What to work on:
Give back exactly the lines of the material below that start at the line containing "Časy jsou špatně!" and end at the line containing "Wie is Baba Vanga?", and no others.

Information supplied:
━━━━━━━━

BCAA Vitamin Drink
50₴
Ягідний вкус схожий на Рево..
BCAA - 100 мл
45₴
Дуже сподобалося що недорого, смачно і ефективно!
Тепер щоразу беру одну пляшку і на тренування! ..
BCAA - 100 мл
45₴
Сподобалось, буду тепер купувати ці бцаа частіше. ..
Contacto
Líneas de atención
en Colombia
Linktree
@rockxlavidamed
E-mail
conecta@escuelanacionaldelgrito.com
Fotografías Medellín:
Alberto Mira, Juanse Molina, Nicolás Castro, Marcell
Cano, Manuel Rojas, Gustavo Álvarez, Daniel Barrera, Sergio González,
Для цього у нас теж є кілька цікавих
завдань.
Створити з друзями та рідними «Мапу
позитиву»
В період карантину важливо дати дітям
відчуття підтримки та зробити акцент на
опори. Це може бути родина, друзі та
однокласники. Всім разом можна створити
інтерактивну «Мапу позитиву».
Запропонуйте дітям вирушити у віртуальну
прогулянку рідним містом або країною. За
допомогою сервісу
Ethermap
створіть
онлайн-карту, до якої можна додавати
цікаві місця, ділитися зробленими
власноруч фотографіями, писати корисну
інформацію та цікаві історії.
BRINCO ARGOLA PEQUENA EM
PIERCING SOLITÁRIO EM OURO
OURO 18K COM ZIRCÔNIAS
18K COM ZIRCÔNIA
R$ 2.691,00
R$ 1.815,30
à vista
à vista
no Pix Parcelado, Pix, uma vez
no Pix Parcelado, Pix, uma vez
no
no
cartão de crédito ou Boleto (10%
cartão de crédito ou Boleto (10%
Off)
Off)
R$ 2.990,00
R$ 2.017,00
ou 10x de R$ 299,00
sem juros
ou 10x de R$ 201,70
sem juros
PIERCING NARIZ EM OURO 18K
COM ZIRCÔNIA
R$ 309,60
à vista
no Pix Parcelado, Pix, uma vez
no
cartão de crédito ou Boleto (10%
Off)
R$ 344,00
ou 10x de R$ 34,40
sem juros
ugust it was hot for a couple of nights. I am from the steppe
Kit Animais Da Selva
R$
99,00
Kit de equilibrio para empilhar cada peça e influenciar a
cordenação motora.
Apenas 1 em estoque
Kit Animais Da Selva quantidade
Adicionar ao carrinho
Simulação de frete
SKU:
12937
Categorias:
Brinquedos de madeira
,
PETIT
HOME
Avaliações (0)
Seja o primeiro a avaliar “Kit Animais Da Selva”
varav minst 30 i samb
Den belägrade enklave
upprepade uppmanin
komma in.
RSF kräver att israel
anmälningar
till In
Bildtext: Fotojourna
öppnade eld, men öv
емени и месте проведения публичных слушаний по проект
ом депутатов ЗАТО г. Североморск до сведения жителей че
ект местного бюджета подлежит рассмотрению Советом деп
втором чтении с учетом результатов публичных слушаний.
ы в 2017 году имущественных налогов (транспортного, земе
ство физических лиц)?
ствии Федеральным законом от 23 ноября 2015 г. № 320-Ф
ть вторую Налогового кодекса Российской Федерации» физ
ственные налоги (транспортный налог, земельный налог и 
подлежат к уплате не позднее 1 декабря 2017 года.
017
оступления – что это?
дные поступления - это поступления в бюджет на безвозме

━━━━━━━━

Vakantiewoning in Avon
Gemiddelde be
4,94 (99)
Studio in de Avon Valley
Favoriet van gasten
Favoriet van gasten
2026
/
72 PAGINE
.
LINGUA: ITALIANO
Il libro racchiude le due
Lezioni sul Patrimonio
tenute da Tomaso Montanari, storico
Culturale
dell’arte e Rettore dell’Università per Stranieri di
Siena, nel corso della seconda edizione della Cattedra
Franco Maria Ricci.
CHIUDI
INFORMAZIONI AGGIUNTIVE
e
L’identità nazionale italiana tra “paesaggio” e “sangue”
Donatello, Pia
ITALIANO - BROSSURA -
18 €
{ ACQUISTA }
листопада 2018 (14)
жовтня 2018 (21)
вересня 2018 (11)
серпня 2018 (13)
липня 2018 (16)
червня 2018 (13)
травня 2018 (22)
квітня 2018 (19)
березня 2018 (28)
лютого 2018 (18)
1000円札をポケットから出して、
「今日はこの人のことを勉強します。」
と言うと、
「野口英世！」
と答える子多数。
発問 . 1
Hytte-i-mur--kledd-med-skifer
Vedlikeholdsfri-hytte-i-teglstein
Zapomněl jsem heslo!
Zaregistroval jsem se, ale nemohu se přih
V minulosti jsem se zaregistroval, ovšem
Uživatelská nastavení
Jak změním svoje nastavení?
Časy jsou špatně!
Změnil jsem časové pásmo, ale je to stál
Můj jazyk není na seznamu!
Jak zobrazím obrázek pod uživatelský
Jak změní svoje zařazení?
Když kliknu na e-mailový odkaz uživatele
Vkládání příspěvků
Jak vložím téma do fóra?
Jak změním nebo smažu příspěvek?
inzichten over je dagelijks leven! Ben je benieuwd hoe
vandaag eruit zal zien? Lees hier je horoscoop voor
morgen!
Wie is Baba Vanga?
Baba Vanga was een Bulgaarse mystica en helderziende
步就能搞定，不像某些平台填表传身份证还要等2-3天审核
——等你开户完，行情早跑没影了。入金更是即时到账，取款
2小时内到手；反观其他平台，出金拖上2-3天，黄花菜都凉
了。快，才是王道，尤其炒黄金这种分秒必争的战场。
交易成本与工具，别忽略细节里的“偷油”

━━━━━━━━

Answer box:
Časy jsou špatně!
Změnil jsem časové pásmo, ale je to stál
Můj jazyk není na seznamu!
Jak zobrazím obrázek pod uživatelský
Jak změní svoje zařazení?
Když kliknu na e-mailový odkaz uživatele
Vkládání příspěvků
Jak vložím téma do fóra?
Jak změním nebo smažu příspěvek?
inzichten over je dagelijks leven! Ben je benieuwd hoe
vandaag eruit zal zien? Lees hier je horoscoop voor
morgen!
Wie is Baba Vanga?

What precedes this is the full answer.